Jemma examined him without waking him, something she did not like to do because it felt akin to molestation, pressing on a sleeping body’s belly, and slipping your hand under his shirt to guide your stethoscope over his heart. He looked just like a chemotherapy victim, puffed out with steroids, the same length of hair growing over his head and his chin. One arm was shoved down his pants, the other was thrown over his cousin’s neck. When Jemma whispered his name and shook him he would not respond. She had met teenagers before who feigned sleep no matter how hard you shook them, because they were tired of being woken at six in the morning to talk to a doughnut. She called his name once more, rather loudly, and a stirring passed from body to body all around the room, a shudder, as if the same nightmare creature had gone skipping from dream to dream to disquiet the sleepers. She took his vitals sheet and stepped carefully among the bodies and out of the room.

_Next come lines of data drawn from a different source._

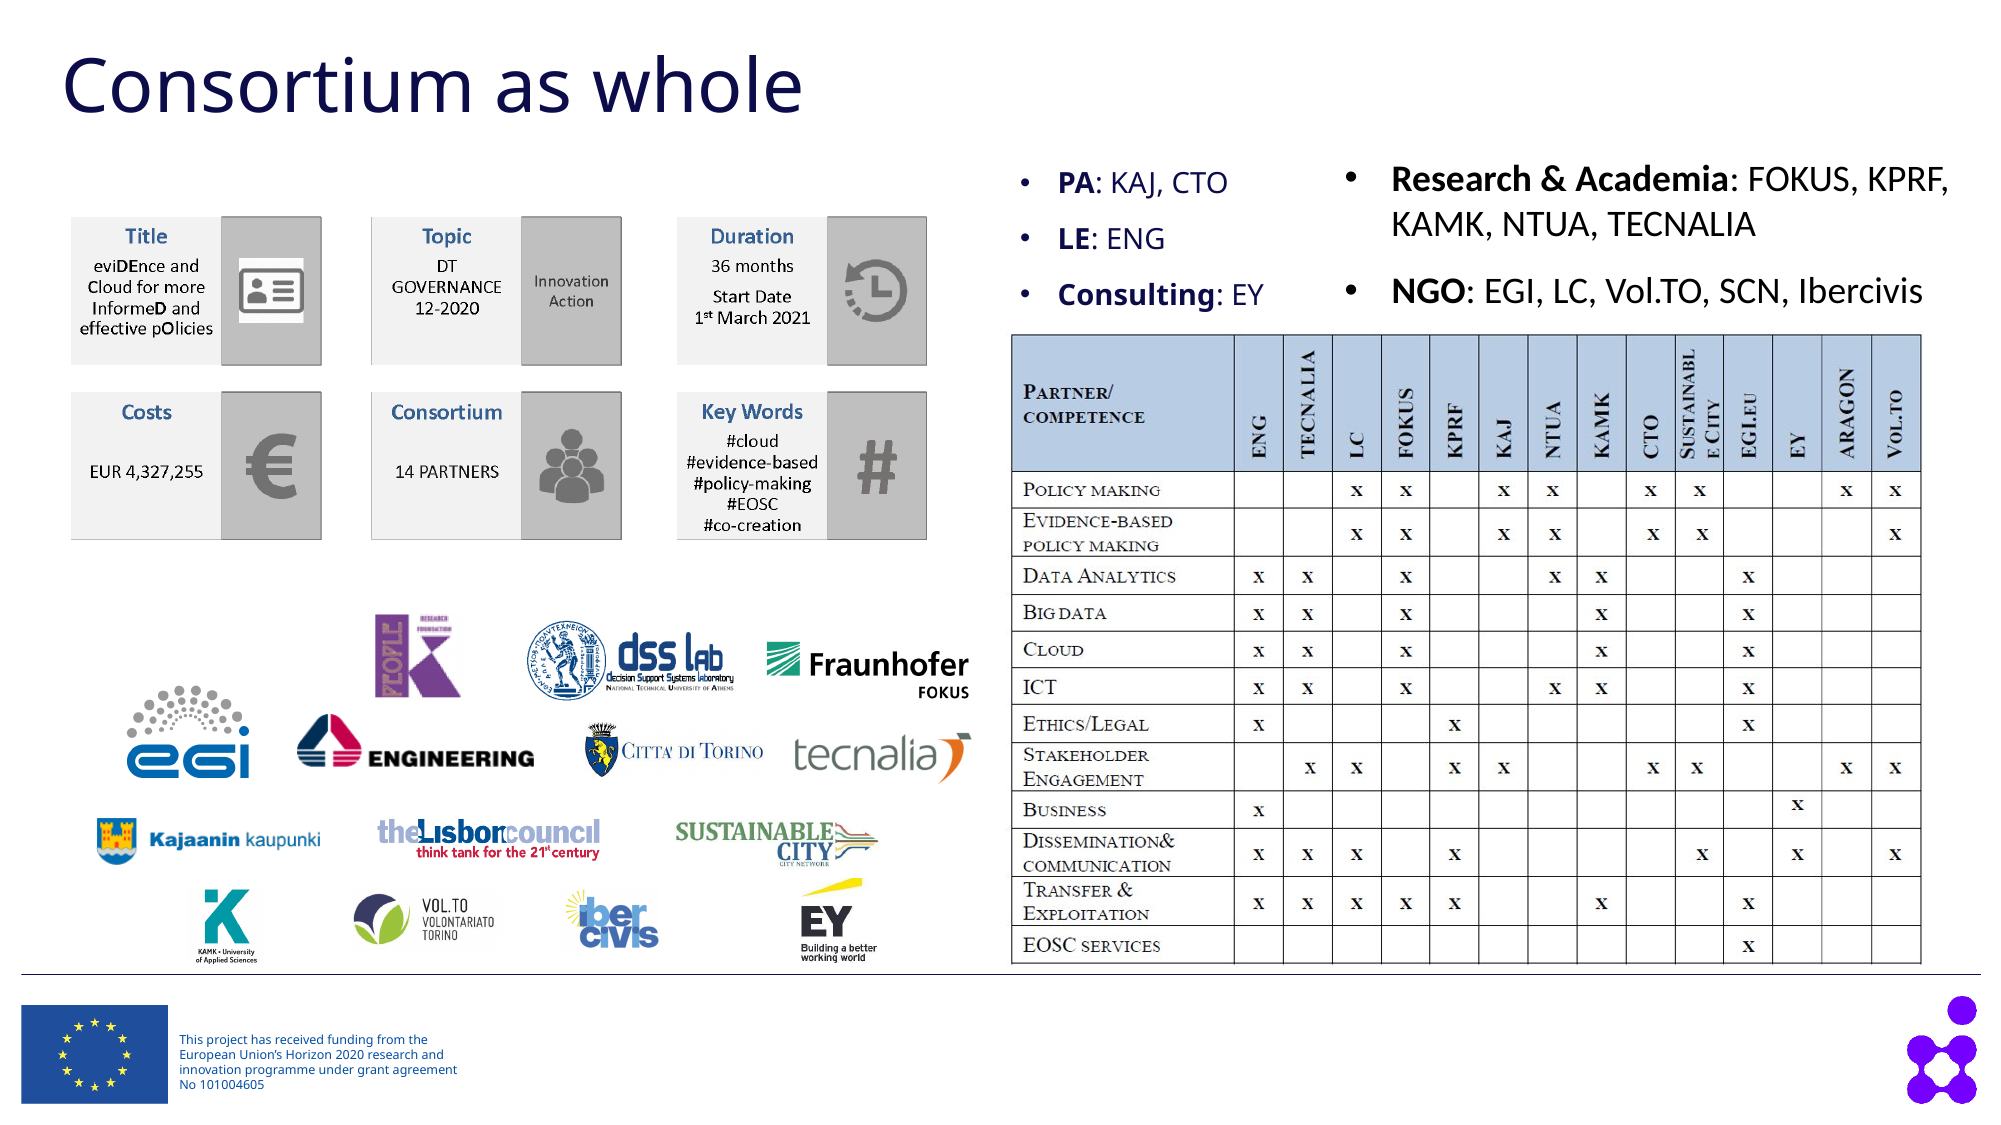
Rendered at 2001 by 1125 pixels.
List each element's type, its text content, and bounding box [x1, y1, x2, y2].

picture [664, 815, 886, 963]
picture [765, 638, 973, 701]
list PA: KAJ, CTO LE: ENG Consulting: EY [1005, 101, 1366, 330]
picture [95, 816, 324, 869]
picture [1006, 330, 2000, 1125]
picture [110, 670, 264, 793]
picture [21, 1005, 168, 1104]
picture [560, 887, 660, 950]
title Consortium as whole [46, 30, 850, 147]
picture [186, 887, 264, 965]
picture [296, 712, 540, 775]
picture [346, 888, 502, 950]
picture [523, 617, 746, 702]
picture [371, 788, 615, 878]
picture [372, 610, 464, 701]
picture [784, 728, 974, 788]
picture [66, 215, 948, 567]
picture [584, 722, 763, 777]
text_box Research & Academia: FOKUS, KPRF, KAMK, NTUA, TECNALIA NGO: EGI, LC, Vol.TO, SCN, Ibercivis [1329, 146, 1989, 319]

Josh Swift was next on her list. She had the chart story: sixteen-year-old boy with trisomy 223 who’d manifested every possible unfortunate association of that syndrome in his short life — duodenal atresia and an endocardial cushion defect and acute myelogenous leukemia — as well as a number of entirely separate afflictions, admitted this month for a big clot in his head. He’d complained of a headache to his primary-care doctor, a lady familiar enough with his disaster-prone protoplasm that she immediately scanned his head, and discovered a venous sinus thrombosis that extended all the way to his jugular. “He’s a freak,” was all Maggie had said about him, “a freak’s freak.”
But that description dismissed his complexity. He was, in clinical parlance, delayed, a term Jemma found a little curious, because it seemed to imply that the children so described would one day catch up with the normal children, yet they never would. But he had just enough insight into his condition to understand that fortune had treated him very badly — there was a note in his chart from a consulting psychiatrist who’d come by weeks before to evaluate him for depression. Jemma had always thought the extra twenty-first chromosome must code for an abundance of some protein responsible for contentment and sweetness, because all the Down’s syndrome children and adults she had met were smiley and gentle, or that on account of their diminished capacities all the existential sadness of the world passed harmlessly over their heads. Not so with Josh Swift; he knows there is something wrong with him, the psychiatrist had written, and he wants us to do something about it.